At that instant, Song Jixin was keenly aware of the of the old man’s intentional glance directed towards him. Though his gaze was only at the tip of the iceberg that swept past his direction, Song Jixin caught the other party’s gaze carefully. It was just that the Song Jixin paid no attention and saw it merely as a coincidence.
The servant girl raised her head and looked at the locust tree. Light penetrated through the gaps between the leaves and sprinkled down; she subconsciously narrowed her eyes.
Song Jixin turned his head and grew stunned ever so suddenly.
This servant girl of his had begun shedding her baby fat. She seemed different from the thin and shriveled little servant he remembered.
According to the customs of town, when a woman marries, chances of having both parents around remains high.
Song Jixin recalled the time he sulked in those sullen memories, so he asked his servant girl, who was twelve at the time, to accompany him as he bought a new wine. He then brought out a porcelain bowl he had hidden away. The enamel was gorgeous, just like a green plum. After pouring the wine into it, he carefully sealed the bowl with mud before finally burying it in the ground.

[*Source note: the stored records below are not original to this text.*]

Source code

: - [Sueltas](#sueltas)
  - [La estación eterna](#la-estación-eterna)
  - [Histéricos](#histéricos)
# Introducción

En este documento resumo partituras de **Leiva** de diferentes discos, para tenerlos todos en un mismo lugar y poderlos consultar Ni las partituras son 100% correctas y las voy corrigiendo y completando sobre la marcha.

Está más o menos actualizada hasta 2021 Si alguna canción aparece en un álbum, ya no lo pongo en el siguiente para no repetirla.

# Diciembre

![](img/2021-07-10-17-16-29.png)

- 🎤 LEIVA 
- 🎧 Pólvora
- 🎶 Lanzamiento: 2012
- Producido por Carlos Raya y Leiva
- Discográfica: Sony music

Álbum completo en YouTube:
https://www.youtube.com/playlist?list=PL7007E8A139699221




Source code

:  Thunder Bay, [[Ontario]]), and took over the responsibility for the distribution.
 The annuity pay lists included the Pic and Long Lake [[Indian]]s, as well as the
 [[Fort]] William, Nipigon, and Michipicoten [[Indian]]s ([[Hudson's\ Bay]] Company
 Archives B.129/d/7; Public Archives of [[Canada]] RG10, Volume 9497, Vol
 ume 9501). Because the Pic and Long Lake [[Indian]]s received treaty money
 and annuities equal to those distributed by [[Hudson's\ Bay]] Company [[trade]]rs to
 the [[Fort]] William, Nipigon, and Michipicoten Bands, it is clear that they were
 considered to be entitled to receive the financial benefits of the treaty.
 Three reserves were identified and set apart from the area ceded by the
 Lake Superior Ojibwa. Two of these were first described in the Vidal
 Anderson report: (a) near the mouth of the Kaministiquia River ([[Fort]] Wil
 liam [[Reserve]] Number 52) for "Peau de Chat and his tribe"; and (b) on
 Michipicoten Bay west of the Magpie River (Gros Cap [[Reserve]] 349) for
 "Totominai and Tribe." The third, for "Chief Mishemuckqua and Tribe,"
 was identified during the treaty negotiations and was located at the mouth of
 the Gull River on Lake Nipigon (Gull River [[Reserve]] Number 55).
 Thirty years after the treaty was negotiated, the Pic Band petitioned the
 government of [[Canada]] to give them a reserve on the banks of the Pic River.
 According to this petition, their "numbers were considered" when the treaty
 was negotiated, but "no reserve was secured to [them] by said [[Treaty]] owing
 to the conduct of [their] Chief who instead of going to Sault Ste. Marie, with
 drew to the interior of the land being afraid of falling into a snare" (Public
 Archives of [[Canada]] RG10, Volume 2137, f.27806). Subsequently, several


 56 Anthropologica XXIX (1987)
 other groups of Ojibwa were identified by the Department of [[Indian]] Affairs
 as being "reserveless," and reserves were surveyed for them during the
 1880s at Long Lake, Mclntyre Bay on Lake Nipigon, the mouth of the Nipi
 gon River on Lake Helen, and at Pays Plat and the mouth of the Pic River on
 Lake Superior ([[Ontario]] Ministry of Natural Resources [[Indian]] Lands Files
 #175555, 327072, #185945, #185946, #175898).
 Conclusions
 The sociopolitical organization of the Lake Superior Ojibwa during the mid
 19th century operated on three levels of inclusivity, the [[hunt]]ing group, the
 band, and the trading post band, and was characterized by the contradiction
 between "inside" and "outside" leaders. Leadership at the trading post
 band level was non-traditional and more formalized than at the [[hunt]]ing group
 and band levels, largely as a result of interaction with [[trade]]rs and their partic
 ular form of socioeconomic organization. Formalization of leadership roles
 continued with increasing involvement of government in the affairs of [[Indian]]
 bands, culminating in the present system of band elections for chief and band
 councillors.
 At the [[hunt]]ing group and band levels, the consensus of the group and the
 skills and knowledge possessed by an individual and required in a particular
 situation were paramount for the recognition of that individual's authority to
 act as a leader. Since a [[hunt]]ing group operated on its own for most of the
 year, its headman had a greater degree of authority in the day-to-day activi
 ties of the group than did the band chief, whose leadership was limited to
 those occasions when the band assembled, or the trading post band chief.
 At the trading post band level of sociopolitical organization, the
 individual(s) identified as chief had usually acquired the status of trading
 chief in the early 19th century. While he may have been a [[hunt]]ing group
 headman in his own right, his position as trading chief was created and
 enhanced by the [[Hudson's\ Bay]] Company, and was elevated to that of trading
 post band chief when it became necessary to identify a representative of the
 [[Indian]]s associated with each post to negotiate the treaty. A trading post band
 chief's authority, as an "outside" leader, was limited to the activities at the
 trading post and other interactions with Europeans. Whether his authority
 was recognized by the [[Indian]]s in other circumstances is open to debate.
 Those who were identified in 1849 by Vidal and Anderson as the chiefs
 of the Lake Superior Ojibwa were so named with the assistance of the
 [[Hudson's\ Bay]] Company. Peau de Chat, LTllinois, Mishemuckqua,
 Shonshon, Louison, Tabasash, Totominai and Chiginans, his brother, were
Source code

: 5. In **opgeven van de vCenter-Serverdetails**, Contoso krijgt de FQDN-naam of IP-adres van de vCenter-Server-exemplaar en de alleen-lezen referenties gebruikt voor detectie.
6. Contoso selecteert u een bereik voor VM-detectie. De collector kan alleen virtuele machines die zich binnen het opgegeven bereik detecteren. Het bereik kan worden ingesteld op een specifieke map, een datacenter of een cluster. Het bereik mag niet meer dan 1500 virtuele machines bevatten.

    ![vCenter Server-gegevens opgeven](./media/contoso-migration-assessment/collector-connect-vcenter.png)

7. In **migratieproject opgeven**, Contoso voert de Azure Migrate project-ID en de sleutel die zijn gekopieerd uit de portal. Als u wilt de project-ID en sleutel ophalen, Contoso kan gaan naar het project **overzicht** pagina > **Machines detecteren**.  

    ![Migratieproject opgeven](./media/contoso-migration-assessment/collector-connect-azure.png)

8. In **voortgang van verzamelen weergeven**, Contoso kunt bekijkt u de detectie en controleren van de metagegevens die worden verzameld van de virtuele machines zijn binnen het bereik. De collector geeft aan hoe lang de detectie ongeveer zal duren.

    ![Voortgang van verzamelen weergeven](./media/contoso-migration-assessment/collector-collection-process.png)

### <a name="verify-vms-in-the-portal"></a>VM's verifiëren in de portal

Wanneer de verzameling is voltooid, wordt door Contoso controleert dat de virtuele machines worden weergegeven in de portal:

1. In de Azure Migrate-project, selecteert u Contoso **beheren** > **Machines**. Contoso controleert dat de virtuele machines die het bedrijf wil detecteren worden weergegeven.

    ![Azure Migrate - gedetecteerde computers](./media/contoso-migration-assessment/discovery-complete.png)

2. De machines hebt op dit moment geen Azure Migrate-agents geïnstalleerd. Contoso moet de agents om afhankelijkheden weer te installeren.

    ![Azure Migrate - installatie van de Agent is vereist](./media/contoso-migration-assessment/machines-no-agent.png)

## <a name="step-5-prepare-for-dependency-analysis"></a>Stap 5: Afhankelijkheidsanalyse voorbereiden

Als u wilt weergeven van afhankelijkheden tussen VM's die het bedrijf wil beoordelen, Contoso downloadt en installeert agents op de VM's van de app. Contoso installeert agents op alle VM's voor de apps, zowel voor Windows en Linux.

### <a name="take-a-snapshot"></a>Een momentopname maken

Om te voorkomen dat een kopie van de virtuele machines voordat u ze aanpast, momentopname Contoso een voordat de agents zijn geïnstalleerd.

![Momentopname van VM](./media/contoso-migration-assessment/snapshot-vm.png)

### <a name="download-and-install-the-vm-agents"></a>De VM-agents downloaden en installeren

Song Jixin suddenly opened his mouth and said, “That fellow with the surname Chen belongs to the ‘rotten wood cannot be carved, nor can a wall of dung and mud be finished with a trowel’ |1| class. According to the words of our scholars’ ancestors, he has finally done something meaningful in his life.
|1| A hopeless case. You can’t teach them anything because they don’t have the aptitude.
The servant girl did not reply. She lowered her gaze, eyelashes trembling faintly.
“That Chen Ping, he’s not bad, but he’s too inflexible and stubborn to do anything. Once he becomes a kiln maker, it would mean that no matter how hard he works, he’ll never be able to make anything good. Why? Liu Xianyang’s master, Old Man Yao, treats him like trash.”
When Song Jixin said this, he mocked himself and chuckled lowly. “I’m actually worse off than Chen Ping.”
The servant girl did not know how to comfort her young master.
In this small town, she and Song Jixin had always been the rich in her street––among the most important subject people would discuss during tea hours and lunchtime because of Song Jixin’s background.
In the history of this town, overseers were often popular. Unlike the arrogant overseer from before, Song Jixin’s father, Master Song, did not hide in the government officer or close the doors for any help. Rather, he was quite intimate with the people, helping them with the kilns, with their studies, and any assistance the town needed.
Over the past ten years, he looked more like a villager of the countryside than someone from the capital. Master Song’s skin had been tanned that there seemed to be no difference between him and the peasants.